GIVEN PROBLEM
Rewrite every line of the rows below as a JSON list of strings, one string per line, skipping blank lines and leaving out the pictures.

ENTRIES PROVIDED

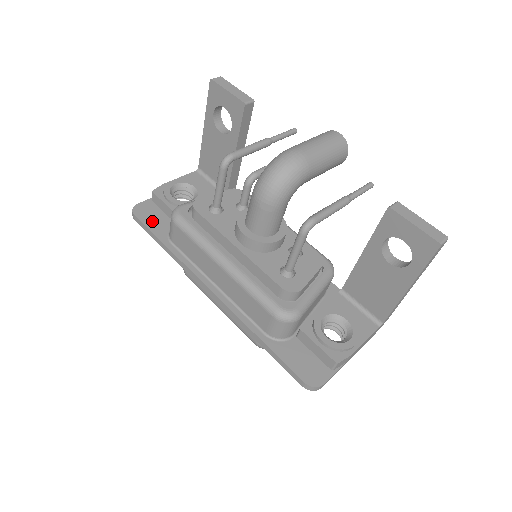
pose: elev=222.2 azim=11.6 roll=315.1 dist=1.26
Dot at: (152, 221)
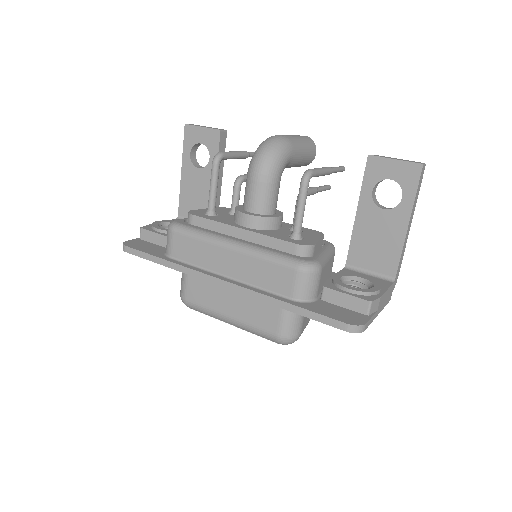
Dot at: (145, 248)
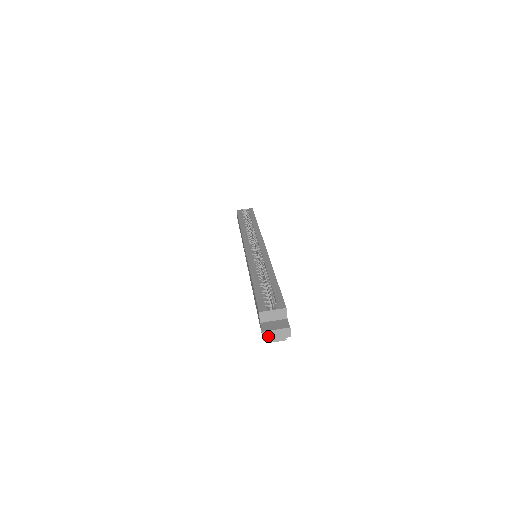
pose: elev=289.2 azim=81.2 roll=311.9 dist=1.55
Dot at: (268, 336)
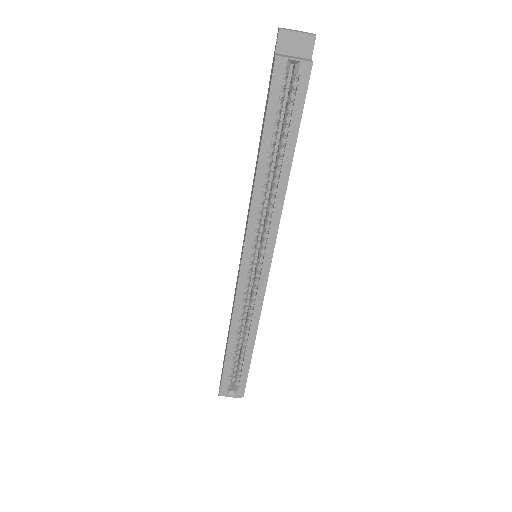
Dot at: occluded
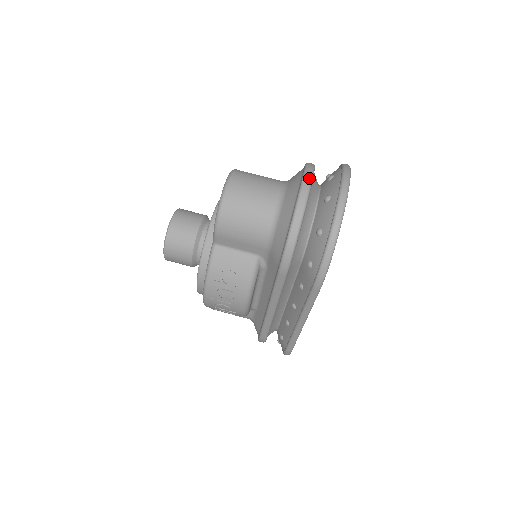
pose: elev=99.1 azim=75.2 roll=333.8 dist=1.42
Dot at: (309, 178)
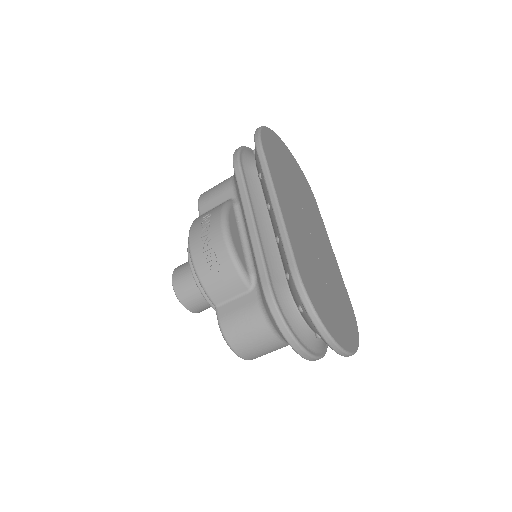
Dot at: (310, 358)
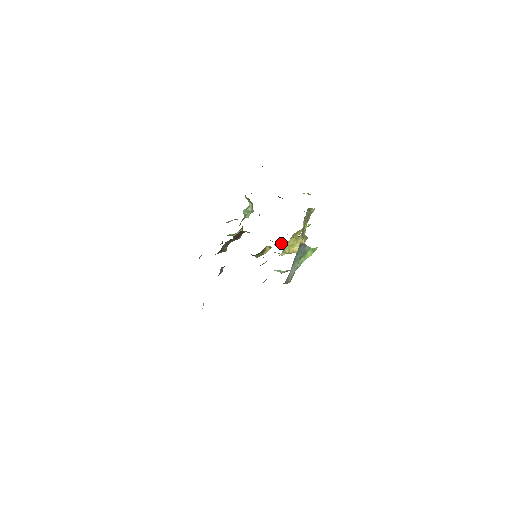
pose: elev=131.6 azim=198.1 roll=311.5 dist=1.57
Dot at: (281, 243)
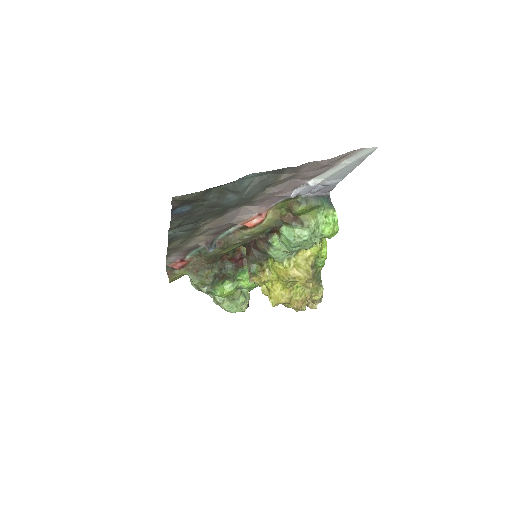
Dot at: (277, 292)
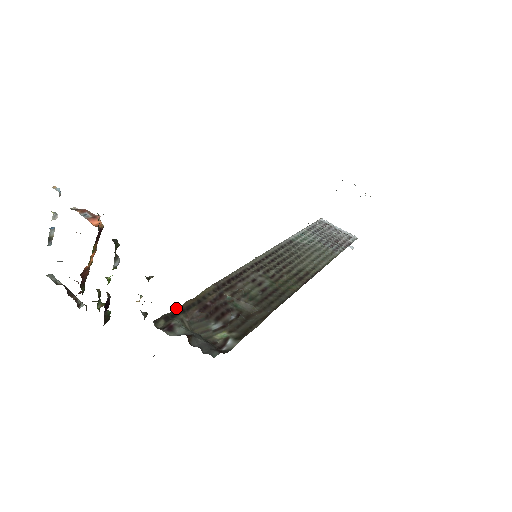
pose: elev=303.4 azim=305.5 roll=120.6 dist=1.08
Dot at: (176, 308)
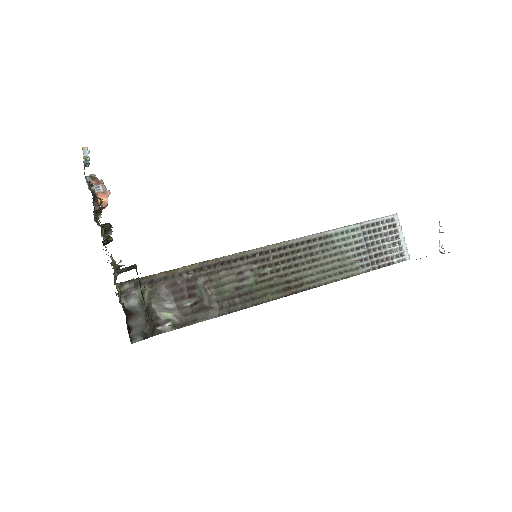
Dot at: (148, 276)
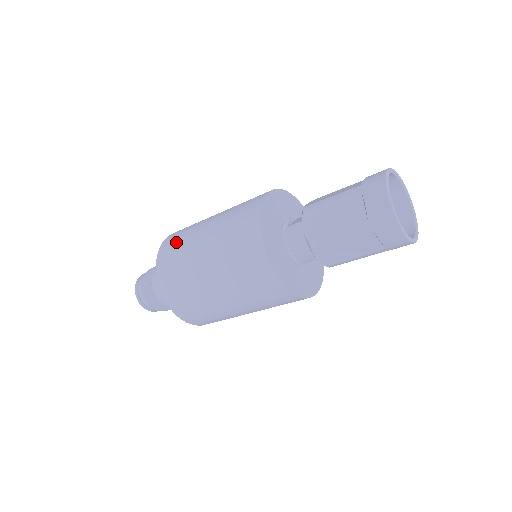
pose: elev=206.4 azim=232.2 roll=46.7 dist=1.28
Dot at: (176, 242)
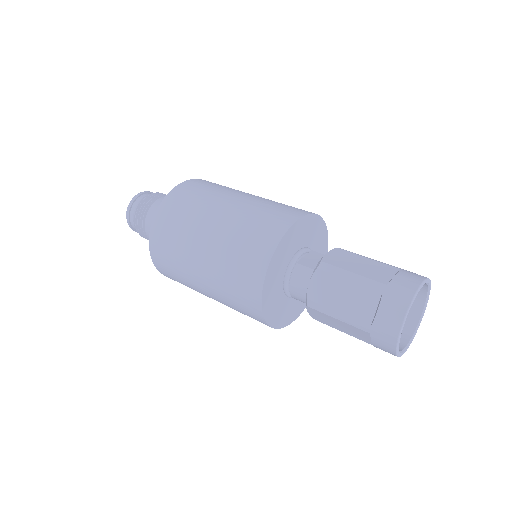
Dot at: (183, 206)
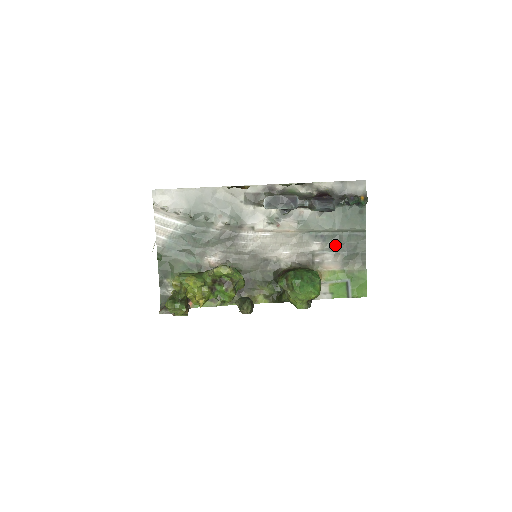
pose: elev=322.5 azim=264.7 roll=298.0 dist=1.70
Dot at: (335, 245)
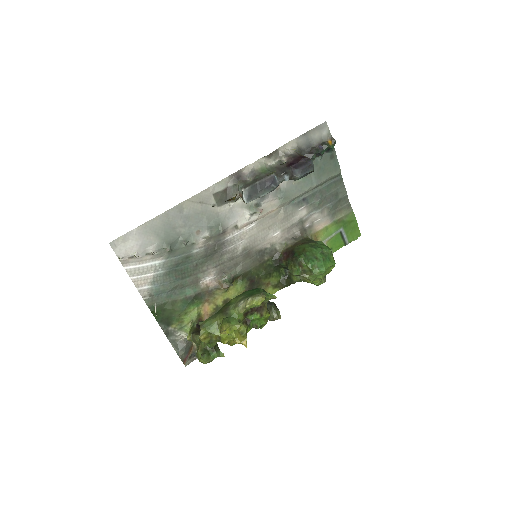
Dot at: (319, 202)
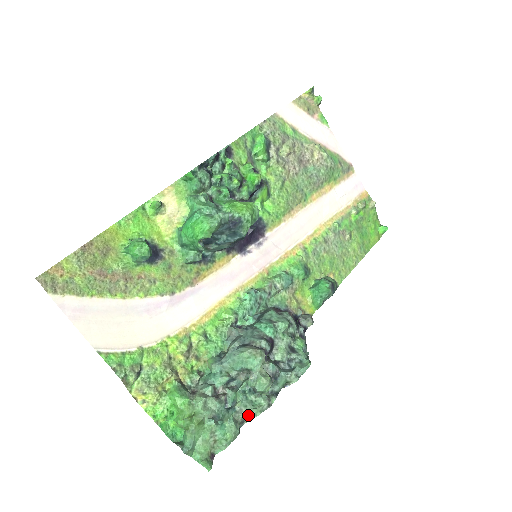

SOLUTION BELOW
[
  "pose: elev=222.2 azim=11.6 roll=315.1 dist=1.26",
  "Dot at: (152, 221)",
  "Dot at: (145, 248)",
  "pose: elev=289.2 azim=81.2 roll=311.9 dist=1.55",
  "Dot at: (268, 336)",
  "Dot at: occluded",
  "pose: elev=99.1 azim=75.2 roll=333.8 dist=1.42",
  "Dot at: (309, 178)",
  "Dot at: (310, 358)",
  "pose: elev=131.6 azim=198.1 roll=311.5 dist=1.57",
  "Dot at: (281, 243)",
  "Dot at: (277, 292)",
  "pose: elev=303.4 azim=305.5 roll=120.6 dist=1.08",
  "Dot at: (176, 308)",
  "Dot at: (148, 276)",
  "pose: elev=206.4 azim=232.2 roll=46.7 dist=1.28",
  "Dot at: (176, 242)",
  "Dot at: (183, 206)",
  "pose: elev=322.5 azim=264.7 roll=298.0 dist=1.70",
  "Dot at: (335, 245)",
  "Dot at: (319, 202)"
]